Data shown section start

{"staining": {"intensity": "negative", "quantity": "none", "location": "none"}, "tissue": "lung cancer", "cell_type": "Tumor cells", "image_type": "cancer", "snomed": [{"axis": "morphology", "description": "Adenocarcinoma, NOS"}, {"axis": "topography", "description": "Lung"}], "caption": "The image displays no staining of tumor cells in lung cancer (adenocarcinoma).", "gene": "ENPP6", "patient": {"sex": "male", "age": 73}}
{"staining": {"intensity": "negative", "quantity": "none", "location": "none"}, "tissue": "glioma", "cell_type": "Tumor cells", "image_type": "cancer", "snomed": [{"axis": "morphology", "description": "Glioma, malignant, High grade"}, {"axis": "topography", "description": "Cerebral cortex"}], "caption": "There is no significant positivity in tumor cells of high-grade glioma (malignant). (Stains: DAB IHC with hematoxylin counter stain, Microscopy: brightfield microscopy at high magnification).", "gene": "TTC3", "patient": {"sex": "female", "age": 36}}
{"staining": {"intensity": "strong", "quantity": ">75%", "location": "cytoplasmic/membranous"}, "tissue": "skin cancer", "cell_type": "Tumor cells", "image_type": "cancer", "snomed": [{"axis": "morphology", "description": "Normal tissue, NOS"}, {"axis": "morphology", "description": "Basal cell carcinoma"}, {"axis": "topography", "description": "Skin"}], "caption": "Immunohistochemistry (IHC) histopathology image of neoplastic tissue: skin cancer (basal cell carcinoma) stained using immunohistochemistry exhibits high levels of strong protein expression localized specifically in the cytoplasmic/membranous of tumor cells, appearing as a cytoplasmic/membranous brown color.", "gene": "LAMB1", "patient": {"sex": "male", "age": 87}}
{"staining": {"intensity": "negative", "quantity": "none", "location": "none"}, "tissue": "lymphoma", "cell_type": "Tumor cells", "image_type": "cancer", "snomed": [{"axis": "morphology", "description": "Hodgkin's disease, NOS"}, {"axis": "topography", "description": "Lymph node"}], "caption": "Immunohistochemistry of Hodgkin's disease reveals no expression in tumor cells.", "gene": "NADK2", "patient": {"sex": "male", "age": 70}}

Data shown section end

#### [Action item]
Reproduce, word for word, the line containing "is no significant" along with every later line of the listing, and leave out all earlier lines.

#### [Your solution]
{"staining": {"intensity": "negative", "quantity": "none", "location": "none"}, "tissue": "glioma", "cell_type": "Tumor cells", "image_type": "cancer", "snomed": [{"axis": "morphology", "description": "Glioma, malignant, High grade"}, {"axis": "topography", "description": "Cerebral cortex"}], "caption": "There is no significant positivity in tumor cells of high-grade glioma (malignant). (Stains: DAB IHC with hematoxylin counter stain, Microscopy: brightfield microscopy at high magnification).", "gene": "TTC3", "patient": {"sex": "female", "age": 36}}
{"staining": {"intensity": "strong", "quantity": ">75%", "location": "cytoplasmic/membranous"}, "tissue": "skin cancer", "cell_type": "Tumor cells", "image_type": "cancer", "snomed": [{"axis": "morphology", "description": "Normal tissue, NOS"}, {"axis": "morphology", "description": "Basal cell carcinoma"}, {"axis": "topography", "description": "Skin"}], "caption": "Immunohistochemistry (IHC) histopathology image of neoplastic tissue: skin cancer (basal cell carcinoma) stained using immunohistochemistry exhibits high levels of strong protein expression localized specifically in the cytoplasmic/membranous of tumor cells, appearing as a cytoplasmic/membranous brown color.", "gene": "LAMB1", "patient": {"sex": "male", "age": 87}}
{"staining": {"intensity": "negative", "quantity": "none", "location": "none"}, "tissue": "lymphoma", "cell_type": "Tumor cells", "image_type": "cancer", "snomed": [{"axis": "morphology", "description": "Hodgkin's disease, NOS"}, {"axis": "topography", "description": "Lymph node"}], "caption": "Immunohistochemistry of Hodgkin's disease reveals no expression in tumor cells.", "gene": "NADK2", "patient": {"sex": "male", "age": 70}}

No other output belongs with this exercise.